Vigile ou le veilleur : En attendant la mort
Vigile ou le veilleur lance un combat cruel entre un mésadapté social et sa vieille tante mourante, mais s’écrase dans une comédie plus légère que mordante.
La pièce de l’auteur canadien Morris Panych, jouée pour la première fois au Québec en français, démarre plutôt bien avec l’arrivée impromptue du neveu opportuniste chez sa vieille tante, dans l’unique intention de toucher au plus vite son héritage. Sa cruauté à l’égard de la pauvre dame n’a d’égale que son irrécupérable cynisme qui le fait espérer sa mort comme la délivrance suprême. Or celle-ci ne vient pas, exaspérant au plus haut point l’homme qui accumule les pointes méchantes, voire violentes, envers son aïeule. On éprouve certes une certaine jouissance à voir l’homme déverser sans vergogne son fiel sur la vieille sans défense, mais l’humour morbide qui provoque le malaise et un rire grinçant devient vite lassant, les blagues se répétant ad nauseam en sketchs qui n’apportent rien de nouveau à l’histoire. Martin Faucher a beau avoir misé sur une ambiance cauchemardesque avec une succession saccadée de scènes ponctuées de blackouts et une musique aux textures angoissantes, le texte trop caricatural ne tient pas le mordant. Éric Bernier compose un désaxé cruellement comique, mais cabotine un peu avec ce personnage à la psychologie simpliste auquel on s’attache difficilement et dont le récit d’enfant mal-aimé est trop plaqué pour nous convaincre. Kim Yaroshevskaya compose, avec un rôle presque muet, un personnage plus attachant que l’hystérique bouffon, plus comique que méchant. Un renversement dramatique des plus spectaculaires vient jeter un nouvel éclairage à l’histoire, mais la pièce bascule alors dans un sentimentalisme praliné, le misanthrope devenant subitement tendre et un discours figé sur la compassion humaine venant gommer peu subtilement la charge satirique promise.

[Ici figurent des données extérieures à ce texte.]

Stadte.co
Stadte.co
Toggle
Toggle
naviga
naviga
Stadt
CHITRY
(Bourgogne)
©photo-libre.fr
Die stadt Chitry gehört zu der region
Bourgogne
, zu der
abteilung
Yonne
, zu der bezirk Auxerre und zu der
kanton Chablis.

Le « neveu » nerveux et la mort persistante
Une vieille tante envahissante qui n’en finit plus de mourir entend les propos décousus de l’intrus sans mot dire. Le connaît-elle vraiment? Le reconnaît-elle tout simplement depuis le temps? Son silence et son absence en disent long sur son indifférence tantôt amusée, tantôt agacée. « Joyeux Noël » sortira enfin de sa bouche muette après une pénible vigile à toutes fins inutiles. Sauf pour le neveu ingrat venu promptement empocher alors qu’il est coincé pour faire le point sur sa vie en de multiples flashes féroces de cynisme et tendres de désarroi. Mais fallait-il le travestir à ce point? Martin Faucher aurait dû veiller à ne pas tomber dans l’exagération du personnage de Kemp, joué pesamment par Éric Bernier qui ne semble pas à l’aise dans cette peau lisse. Ça se voit, ça s’entend, ça se sent. Du moins, en ce soir de répétition générale.

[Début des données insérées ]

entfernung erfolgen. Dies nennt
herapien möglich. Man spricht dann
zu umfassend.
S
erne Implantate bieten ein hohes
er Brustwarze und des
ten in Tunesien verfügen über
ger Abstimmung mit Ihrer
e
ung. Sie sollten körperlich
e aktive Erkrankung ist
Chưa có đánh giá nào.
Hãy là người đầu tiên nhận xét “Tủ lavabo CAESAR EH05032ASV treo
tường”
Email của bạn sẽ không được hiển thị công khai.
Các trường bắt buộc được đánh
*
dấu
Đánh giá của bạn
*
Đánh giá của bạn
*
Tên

La mort rôde donc dans cet appartement étrange, attendant patiemment le moment propice du départ. Et le « neveu » nerveux surveille impatiemment la frêle femme de 88 ans et lui confie ses troubles par à-coups. Le silence de la tante est plus éloquent, car il cache un vague malaise lourd et surtout, a priori, indéfinissable. Mais le suspense tombe à plat dû aux jérémiades sans fin de Kemp. Et on en vient aussi à souhaiter la fin, sauf celle de Kim Yaroshevskaya.